Mark Metcalfe/Getty Images News/Getty Images

What Is The Indian Child Welfare Act? The Obscure Federal Law Is Now Steeped In Controversy

by Jenn Rose

The case of Rusty and Sunny Page and their foster daughter, Lexi, has caught international attention. After living with the Page family for more than four years, Lexi left the Pages' home on Monday and was sent to live with her extended family in Utah thanks to an obscure federal law. So what is the Indian Child Welfare Act, and why did it allow Lexi to be returned to her extended family?

At the time of its inception in 1978, Congress had good reason for enacting the law, which supersedes state adoption laws. It was an attempt to right just one of the many atrocities visited upon Native Americans by the United States government. Beginning in the 1870s, according to NPR, Native American children were sent to government-run boarding schools, where the primary objective was "civilizing American Indian students, not educating them." And of course by "civilizing," they meant "assimilating them into white culture." At these schools, the children were subjected to abuse and erasure of their culture, they were renamed, their heads were shaved, and their languages were forgotten — all while the government was still at war with their tribes back at home. Some children were sent willingly, as they weren't accepted in public schools, while others were taken forcibly by the police.

During the 1950s and 1960s, state courts, welfare agencies, and private adoption agencies frequently removed Native American children from their homes and placed them with white families. Often the children were taken because they were living in poverty, the root cause of which was, of course, the government's own treatment of the Native American people. Others were taken simply because social workers mistakenly believed that Native American culture was inherently not in the best interests of the child. According to the American Bar Association, by the time ICWA was enacted in 1978, as many as 25 to 35 percent of Native American children were routinely taken from their homes, and 85 to 90 percent of them were being placed in non-Native American homes.

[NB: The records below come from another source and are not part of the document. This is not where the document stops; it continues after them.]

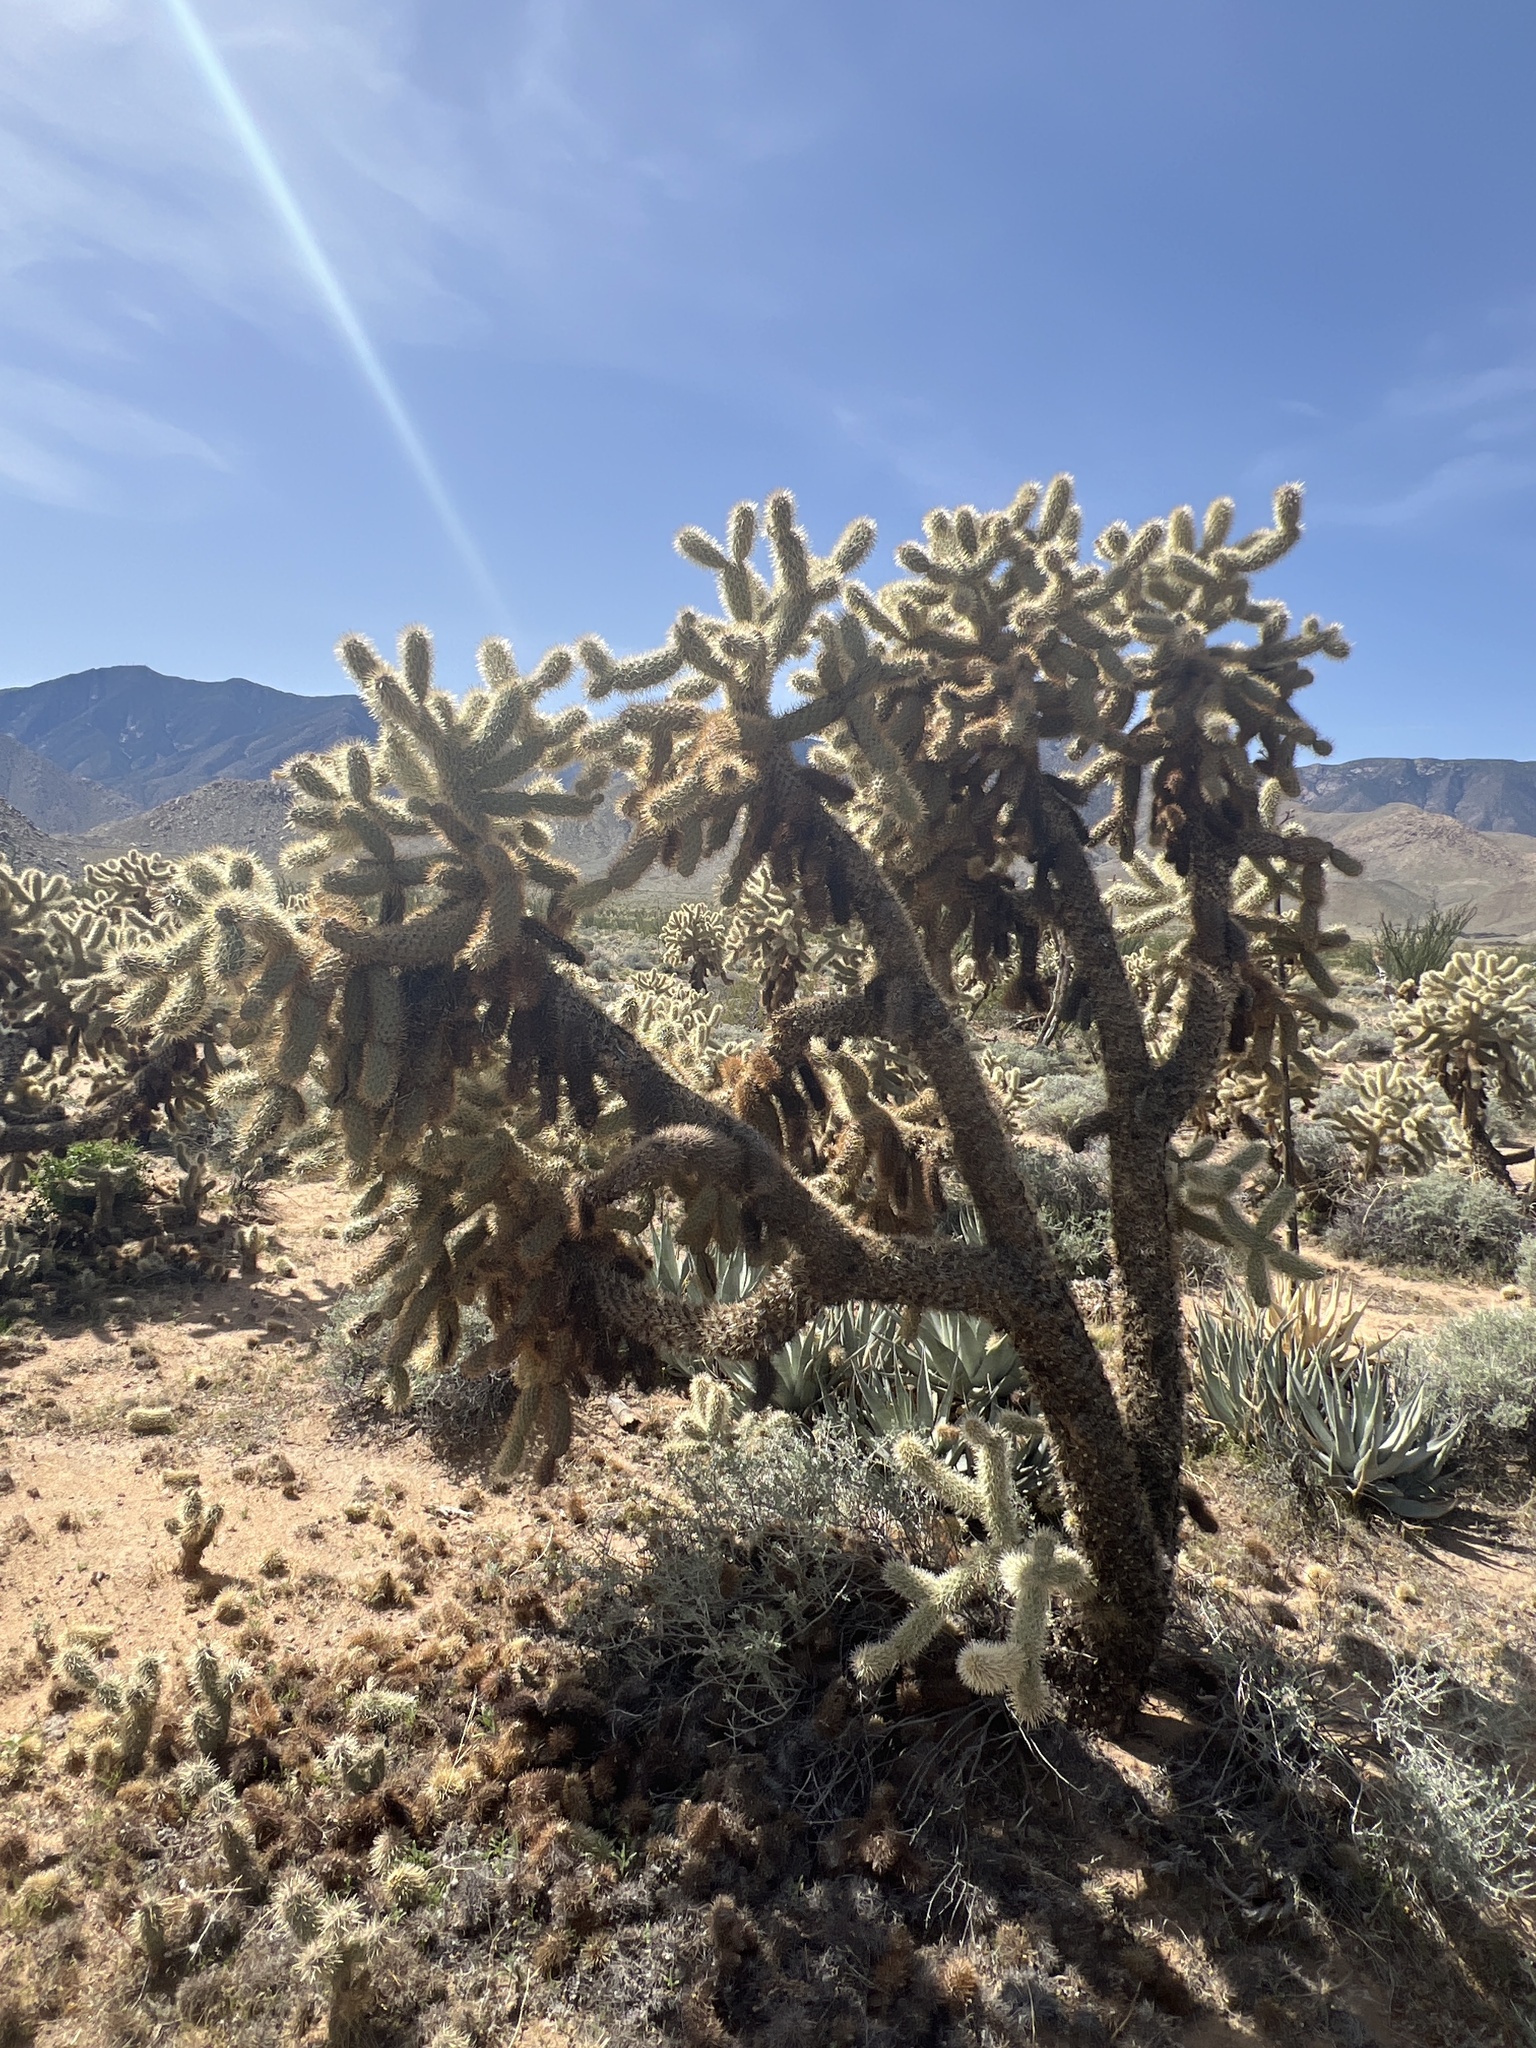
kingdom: Plantae
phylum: Tracheophyta
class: Magnoliopsida
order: Caryophyllales
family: Cactaceae
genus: Cylindropuntia
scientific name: Cylindropuntia fosbergii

In order to preserve Native American culture and act in the best interests of the Native children, ICWA was drafted with the intent to "protect the best interests of Indian children and to promote the stability and security of Indian tribes and families." The provisions give tribal courts jurisdiction over the adoption of children who live on reservations, and tribes must be notified of any custody proceedings involving children who live off the reservation, but are tribal members. Children covered under ICWA are required to be placed either with a member of their extended family, a member of their own tribe, or, failing that, a foster home that is approved by the child's tribe.

Unfortunately, even the best laws can be incorrectly applied, or even abused for nefarious reasons. A Newsweek article highlighted a case before the Washington Supreme Court wherein a Native American woman and a non-Native man had a baby, and the father’s parental rights were terminated. Seven years later, the child's non-Native stepfather wanted to adopt the child, but the biological father invoked ICWA to block the adoption. Again, this man was not even Native American himself.

A more well-known case made it all the way to the United States Supreme Court: Adoptive Couple v. Baby Girl, also known as the Baby Veronica case. In this case, Veronica was put up for adoption before she was born, after her biological father told the mother that he refused to pay child support and relinquished his parental rights. She was adopted at birth, and then, when she was a little over 2 years old, her biological father changed his mind and used the fact that Veronica was 3/256th Cherokee to invoke ICWA and take her from the only home she'd even known, according to Jezebel. The Supreme Court eventually ruled in favor of the girl's adoptive family.

The Washington Post also detailed some cases where ICWA caused children to be placed in homes where they were ultimately killed, the details of which I won't recount here because they're far too disturbing.

The heart of the matter is that, although well-intentioned, the way ICWA was written is far too broad, and too often does not serve the best interests of the children it was meant to protect. It puts the rights of the tribes ahead of the rights of the kids, all too often to their detriment. (This is not to say that the law is being abused in Lexi's case. Whether her foster parents have her best interests at heart is being heavily debated by Lexi's attorney and by the foster care community.)

State laws require the best interests of the child to be considered in adoption cases, and federal law prohibits racial discrimination in adoption. ICWA, for better or for worse, trumps both of those laws. Perhaps it's time to rethink that.